_SUPPLIED TEXT_
>>>>>
State v. Oren

Annotate this Case
STATE_V_OREN.93-337; 162 Vt. 331; 647 A.2d 1009

[Opinion Filed July 1, 1994]


 NOTICE:  This opinion is subject to motions for reargument under V.R.A.P. 40
 as well as formal revision before publication in the Vermont Reports.
 Readers are requested to notify the Reporter of Decisions, Vermont Supreme
 Court, 109 State Street, Montpelier, Vermont 05609-0801 of any errors in
 order that corrections may be made before this opinion goes to press.


                                 No. 93-337


 State of Vermont                             Supreme Court

                                              On Appeal from
      v.                                      District Court of Vermont,
                                              Unit No. 3, Washington Circuit

 Wanita L. Oren                               May Term, 1994




 Linda Levitt, J.

 Jeffrey L. Amestoy, Attorney General, and David Tartter, Assistant Attorney
   General, Montpelier, for plaintiff-appellee

 Charles S. Martin of Martin & Paolini, P.C., Barre, for defendant-appellant


 PRESENT:  Allen, C.J., Gibson, Dooley, Morse and Johnson, JJ.


      ALLEN, C.J.  Defendant Wanita Oren appeals her conviction following a
 jury trial for hindering a law-enforcement officer, 13 V.S.A. { 3001.  We
 affirm.
      Around 6:00 in the evening of February 8, 1989, a Washington County
 deputy sheriff went to the Northfield home of defendant and her husband to
 serve civil process.  The deputy was not wearing a uniform and drove an
 unmarked Sheriff's Department cruiser.  She was accompanied by her fourteen-
 year-old son.  The deputy proceeded past the gate at the entrance to
 defendant's farm and down the access road to the dooryard just outside the
 house.  Defendant drove up in a pickup truck and parked so to block the

 

 deputy's exit, and then ran toward the deputy's car.  Screaming obscenities,
 defendant accused the deputy of trespassing and demanded identification.
 The deputy explained that she was there to serve process on defendant and
 her husband, and produced her badge and identification.  Defendant tried to
 grab the badge, and told her husband to call the Northfield police.
 Defendant then went into the house.  The deputy became fearful and tried to
 maneuver around defendant's truck, but succeeded only in getting her car
 stuck in a snowbank.  Defendant then reappeared, screamed accusations that
 the deputy had hit her truck, and pounded on the hood and windshield of the
 cruiser.
      The police arrived one-half hour later and helped the deputy extricate
 the cruiser.  The deputy followed the police out the driveway, stopping
 before she reached the road.  She placed the papers on the ground and
 announced that the Orens had been served.  Defendant drove up from behind,
 ran to the cruiser, and as the deputy was driving through the gate,
 defendant pushed the gate, hitting the side of the cruiser.  Defendant then
 jumped on the hood of the cruiser and refused to get down.  The deputy
 slowly drove through the gate, and defendant slid off the hood.
<<<<<
_EXERCISE DIRECTIONS_
In the State v. Oren opinion, restate the passage starting with "Readers are requested" and going on through "goes to press.", substituting "Clerk of Court" for "Reporter of Decisions".

_RECORD EXTRACTS_
>>>>>
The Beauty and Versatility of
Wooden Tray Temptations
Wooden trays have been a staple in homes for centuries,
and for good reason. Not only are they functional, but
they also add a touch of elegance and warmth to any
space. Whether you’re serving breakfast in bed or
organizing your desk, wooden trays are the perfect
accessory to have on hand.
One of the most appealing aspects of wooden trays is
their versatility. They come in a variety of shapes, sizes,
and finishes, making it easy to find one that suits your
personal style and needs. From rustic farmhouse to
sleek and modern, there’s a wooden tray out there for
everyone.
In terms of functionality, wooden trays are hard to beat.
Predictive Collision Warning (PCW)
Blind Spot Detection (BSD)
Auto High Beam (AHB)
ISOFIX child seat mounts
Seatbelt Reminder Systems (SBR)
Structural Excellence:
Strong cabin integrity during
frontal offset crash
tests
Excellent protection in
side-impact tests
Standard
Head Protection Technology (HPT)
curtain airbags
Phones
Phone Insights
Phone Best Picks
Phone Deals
<<<<<
_SOLUTION BELOW_
Readers are requested to notify the Clerk of Court, Vermont Supreme
 Court, 109 State Street, Montpelier, Vermont 05609-0801 of any errors in
 order that corrections may be made before this opinion goes to press.